If you have a plumbing problem, you’re probably going to call a plumber, because a plumber has specialized plumbing knowledge and also practical experience with plumbing-related tasks.
Of course, in this day and age, you could always do your own research — YouTube has no shortage of instructional videos that can help you address minor issues on your own. Still, most of us have limited interest in developing full competency in these tasks, and as the complexity of the problem increases, so does the benefit of availing yourself of this division of labor.
In addition to their expertise, plumbers and other members of the building trades also typically have, in my experience, non-expert opinions that are quite different from the opinions of my social circle, and also different (albeit less extremely so) from the opinions of the median American.

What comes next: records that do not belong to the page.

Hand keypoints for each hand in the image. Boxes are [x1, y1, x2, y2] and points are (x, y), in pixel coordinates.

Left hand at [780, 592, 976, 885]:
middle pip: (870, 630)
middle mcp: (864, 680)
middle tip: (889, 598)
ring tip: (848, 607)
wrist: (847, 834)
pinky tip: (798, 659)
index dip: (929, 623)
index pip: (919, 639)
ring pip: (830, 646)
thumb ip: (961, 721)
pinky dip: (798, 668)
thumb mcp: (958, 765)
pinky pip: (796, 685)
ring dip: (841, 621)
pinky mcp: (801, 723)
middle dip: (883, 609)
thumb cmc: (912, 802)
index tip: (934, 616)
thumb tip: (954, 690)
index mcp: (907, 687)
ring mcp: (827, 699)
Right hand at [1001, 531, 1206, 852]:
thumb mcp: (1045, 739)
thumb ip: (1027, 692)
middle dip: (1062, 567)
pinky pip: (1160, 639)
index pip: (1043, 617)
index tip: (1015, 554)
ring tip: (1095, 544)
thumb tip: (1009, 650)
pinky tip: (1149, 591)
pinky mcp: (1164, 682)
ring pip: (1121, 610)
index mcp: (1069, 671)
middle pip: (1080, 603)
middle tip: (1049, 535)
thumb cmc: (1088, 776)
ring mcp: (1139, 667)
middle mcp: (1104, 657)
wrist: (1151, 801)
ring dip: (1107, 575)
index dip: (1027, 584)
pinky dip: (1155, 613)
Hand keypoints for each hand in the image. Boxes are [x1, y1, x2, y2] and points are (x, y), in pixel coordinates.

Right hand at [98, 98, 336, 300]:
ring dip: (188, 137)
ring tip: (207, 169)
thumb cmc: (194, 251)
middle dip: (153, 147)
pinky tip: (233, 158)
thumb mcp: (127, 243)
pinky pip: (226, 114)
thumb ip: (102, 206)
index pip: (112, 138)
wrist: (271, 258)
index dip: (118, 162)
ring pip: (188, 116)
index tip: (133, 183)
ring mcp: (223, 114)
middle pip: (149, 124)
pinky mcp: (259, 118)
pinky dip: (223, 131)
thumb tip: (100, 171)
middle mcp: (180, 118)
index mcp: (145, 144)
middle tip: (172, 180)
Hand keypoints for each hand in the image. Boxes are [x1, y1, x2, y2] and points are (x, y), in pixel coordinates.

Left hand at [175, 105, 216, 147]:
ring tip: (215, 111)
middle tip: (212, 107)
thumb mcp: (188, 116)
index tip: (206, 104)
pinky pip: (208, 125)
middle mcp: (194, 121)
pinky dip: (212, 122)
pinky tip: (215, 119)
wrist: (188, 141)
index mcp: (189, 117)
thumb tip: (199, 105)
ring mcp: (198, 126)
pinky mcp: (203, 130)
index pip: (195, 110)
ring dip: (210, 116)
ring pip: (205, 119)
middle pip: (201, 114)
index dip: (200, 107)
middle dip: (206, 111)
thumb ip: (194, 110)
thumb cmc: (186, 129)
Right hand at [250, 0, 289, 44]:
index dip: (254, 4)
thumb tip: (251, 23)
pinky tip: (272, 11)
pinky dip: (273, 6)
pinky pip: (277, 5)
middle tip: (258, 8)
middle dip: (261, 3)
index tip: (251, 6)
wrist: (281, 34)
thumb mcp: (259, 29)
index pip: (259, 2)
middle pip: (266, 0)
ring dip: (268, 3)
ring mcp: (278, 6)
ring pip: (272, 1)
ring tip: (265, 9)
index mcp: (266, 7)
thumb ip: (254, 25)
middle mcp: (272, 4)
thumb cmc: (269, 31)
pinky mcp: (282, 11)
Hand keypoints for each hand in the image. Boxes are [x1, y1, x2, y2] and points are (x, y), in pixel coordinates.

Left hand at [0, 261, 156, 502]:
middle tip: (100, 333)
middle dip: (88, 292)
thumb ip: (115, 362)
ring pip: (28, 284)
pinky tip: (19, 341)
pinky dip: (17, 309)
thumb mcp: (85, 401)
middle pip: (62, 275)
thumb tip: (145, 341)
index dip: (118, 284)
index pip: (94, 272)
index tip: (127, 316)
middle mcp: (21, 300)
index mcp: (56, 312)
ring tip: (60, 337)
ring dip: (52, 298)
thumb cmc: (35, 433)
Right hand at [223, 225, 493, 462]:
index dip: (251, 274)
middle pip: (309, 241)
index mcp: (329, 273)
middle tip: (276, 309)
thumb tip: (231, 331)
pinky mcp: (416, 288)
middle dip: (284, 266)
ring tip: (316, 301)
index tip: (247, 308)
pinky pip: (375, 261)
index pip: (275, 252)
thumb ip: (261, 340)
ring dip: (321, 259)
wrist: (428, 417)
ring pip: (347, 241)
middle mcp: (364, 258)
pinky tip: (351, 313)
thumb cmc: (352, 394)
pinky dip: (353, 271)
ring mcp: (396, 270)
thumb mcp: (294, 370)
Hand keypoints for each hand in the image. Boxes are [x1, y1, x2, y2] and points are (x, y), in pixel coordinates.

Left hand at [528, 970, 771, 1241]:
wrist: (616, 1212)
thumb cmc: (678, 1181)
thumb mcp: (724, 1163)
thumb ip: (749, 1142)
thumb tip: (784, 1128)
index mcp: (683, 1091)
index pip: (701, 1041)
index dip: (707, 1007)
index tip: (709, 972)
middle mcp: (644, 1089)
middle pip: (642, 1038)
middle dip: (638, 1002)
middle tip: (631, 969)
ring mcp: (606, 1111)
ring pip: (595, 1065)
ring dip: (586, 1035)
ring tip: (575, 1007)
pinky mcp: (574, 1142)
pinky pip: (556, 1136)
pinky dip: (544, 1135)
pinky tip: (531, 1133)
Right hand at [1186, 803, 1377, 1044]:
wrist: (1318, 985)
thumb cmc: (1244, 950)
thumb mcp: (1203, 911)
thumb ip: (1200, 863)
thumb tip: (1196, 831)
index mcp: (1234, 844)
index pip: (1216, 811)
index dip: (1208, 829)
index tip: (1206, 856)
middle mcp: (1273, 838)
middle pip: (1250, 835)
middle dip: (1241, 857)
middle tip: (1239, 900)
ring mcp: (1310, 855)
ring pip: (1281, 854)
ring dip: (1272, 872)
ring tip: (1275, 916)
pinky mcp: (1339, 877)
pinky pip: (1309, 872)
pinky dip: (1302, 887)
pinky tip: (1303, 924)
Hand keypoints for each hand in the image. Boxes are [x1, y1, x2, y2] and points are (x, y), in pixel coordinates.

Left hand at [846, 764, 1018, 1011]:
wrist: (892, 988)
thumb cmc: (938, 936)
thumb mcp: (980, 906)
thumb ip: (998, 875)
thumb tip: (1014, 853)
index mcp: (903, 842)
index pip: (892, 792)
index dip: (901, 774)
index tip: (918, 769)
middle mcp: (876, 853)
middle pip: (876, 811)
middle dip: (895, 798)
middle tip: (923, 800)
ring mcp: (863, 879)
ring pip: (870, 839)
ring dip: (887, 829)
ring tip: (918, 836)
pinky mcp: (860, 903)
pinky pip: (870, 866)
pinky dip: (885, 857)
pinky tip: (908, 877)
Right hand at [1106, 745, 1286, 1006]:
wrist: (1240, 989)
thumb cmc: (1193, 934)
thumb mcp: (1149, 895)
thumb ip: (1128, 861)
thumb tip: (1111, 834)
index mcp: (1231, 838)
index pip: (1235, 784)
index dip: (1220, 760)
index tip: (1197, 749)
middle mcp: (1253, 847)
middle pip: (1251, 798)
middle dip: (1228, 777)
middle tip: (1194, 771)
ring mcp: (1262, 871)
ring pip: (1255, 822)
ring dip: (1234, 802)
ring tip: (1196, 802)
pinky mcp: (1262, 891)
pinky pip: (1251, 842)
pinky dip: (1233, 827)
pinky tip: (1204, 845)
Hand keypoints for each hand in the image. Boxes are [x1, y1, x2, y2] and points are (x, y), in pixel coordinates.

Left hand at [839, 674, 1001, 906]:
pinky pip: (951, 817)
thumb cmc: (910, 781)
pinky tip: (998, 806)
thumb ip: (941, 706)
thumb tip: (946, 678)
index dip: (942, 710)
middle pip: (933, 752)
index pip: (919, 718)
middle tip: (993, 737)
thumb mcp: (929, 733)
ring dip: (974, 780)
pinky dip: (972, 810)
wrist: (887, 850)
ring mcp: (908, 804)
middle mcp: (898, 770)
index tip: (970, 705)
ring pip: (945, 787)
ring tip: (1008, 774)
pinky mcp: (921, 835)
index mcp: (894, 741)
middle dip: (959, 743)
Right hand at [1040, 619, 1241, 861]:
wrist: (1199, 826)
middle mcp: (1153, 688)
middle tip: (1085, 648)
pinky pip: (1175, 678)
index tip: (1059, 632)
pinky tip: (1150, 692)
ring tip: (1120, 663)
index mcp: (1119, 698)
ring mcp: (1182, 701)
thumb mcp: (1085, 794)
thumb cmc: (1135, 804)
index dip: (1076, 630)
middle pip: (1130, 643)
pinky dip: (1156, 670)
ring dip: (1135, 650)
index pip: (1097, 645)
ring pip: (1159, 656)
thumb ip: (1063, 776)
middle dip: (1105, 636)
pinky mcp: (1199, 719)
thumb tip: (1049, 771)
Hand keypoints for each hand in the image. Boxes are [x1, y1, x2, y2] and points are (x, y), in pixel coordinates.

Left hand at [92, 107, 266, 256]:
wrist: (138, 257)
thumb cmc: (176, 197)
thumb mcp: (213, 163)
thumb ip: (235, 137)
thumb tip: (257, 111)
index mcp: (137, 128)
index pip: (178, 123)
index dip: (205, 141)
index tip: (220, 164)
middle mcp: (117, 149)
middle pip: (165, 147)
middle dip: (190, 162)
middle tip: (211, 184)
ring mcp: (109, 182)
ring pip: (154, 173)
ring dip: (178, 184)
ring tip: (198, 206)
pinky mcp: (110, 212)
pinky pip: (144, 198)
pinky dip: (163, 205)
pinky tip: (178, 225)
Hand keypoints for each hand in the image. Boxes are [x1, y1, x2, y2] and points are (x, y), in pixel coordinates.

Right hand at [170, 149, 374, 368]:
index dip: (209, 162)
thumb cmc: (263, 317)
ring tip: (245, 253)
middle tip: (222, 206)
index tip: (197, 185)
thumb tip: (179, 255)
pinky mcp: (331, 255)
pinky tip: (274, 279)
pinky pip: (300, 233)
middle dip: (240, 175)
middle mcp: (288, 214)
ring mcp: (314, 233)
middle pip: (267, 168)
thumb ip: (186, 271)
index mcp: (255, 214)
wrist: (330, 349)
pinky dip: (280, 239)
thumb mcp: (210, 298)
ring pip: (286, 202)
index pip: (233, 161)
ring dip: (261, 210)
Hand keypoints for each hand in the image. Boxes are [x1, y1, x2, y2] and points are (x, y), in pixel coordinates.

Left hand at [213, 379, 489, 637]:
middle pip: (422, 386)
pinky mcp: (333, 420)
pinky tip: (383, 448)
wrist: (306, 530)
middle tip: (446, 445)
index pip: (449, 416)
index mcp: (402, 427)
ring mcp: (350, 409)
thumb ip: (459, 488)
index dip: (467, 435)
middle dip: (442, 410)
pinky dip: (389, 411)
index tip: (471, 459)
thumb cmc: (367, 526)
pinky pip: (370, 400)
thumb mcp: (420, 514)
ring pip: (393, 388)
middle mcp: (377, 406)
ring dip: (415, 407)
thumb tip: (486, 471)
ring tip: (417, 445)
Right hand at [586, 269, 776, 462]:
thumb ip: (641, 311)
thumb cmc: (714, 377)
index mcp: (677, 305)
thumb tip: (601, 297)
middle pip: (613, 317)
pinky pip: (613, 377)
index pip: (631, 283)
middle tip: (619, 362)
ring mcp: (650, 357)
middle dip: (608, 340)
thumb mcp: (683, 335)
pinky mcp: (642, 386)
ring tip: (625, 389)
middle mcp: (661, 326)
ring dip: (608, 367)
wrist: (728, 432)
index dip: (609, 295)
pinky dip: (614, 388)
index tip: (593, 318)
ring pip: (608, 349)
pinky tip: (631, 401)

The building trades are a dramatically more male-skewing group than the general population, for starters. They have below-average formal education, but also above-median incomes. And the upshot is that the average plumber is more politically conservative than the average American, so if you ask plumbers about politics, you’re probably going to hear some right-wing views in response.
Most of the time, this is not relevant, because you’re probably going to ask a plumber about plumbing, not politics. Sometimes, though, these things intersect. There’s a push to get people to switch to electric heat pumps, away from gas or oil-fired furnaces, which is driven in part by decarbonization concerns. And you hear a lot of skepticism of heat pumps, often based on outdated information or older technology, from HVAC professionals — skepticism that blends real professional insight with aspects of self-interest, and also just generalized politics.
You also see this when business executives talk about economic policy. On the one hand, CEOs and investors have genuine economic insights that it would be foolish to ignore. But they also tend to have right-wing views and don’t do a great job of distinguishing the two.
And in the other direction, you see it in the overwhelmingly left-wing skew of academic experts — not just in the humanities, but among scientists and others with invaluable technical expertise.
In theory, a person has their technical insights and they have their political opinions, and these are often separate issues. But from climate change to Covid, we spend a lot of time thinking and arguing about policy issues that have an important technical dimension. Real human beings don’t, and probably can’t, hermetically seal off their technical knowledge from their values. If a community of experts has diverse values, you can pretty easily triangulate where the real expertise lies by seeing what the experts agree on despite their other disagreements.
But when the community of experts all share very similar values, and those values diverge significantly from the broad public, the stage is set for clashes and, ultimately, a crisis of confidence in expertise.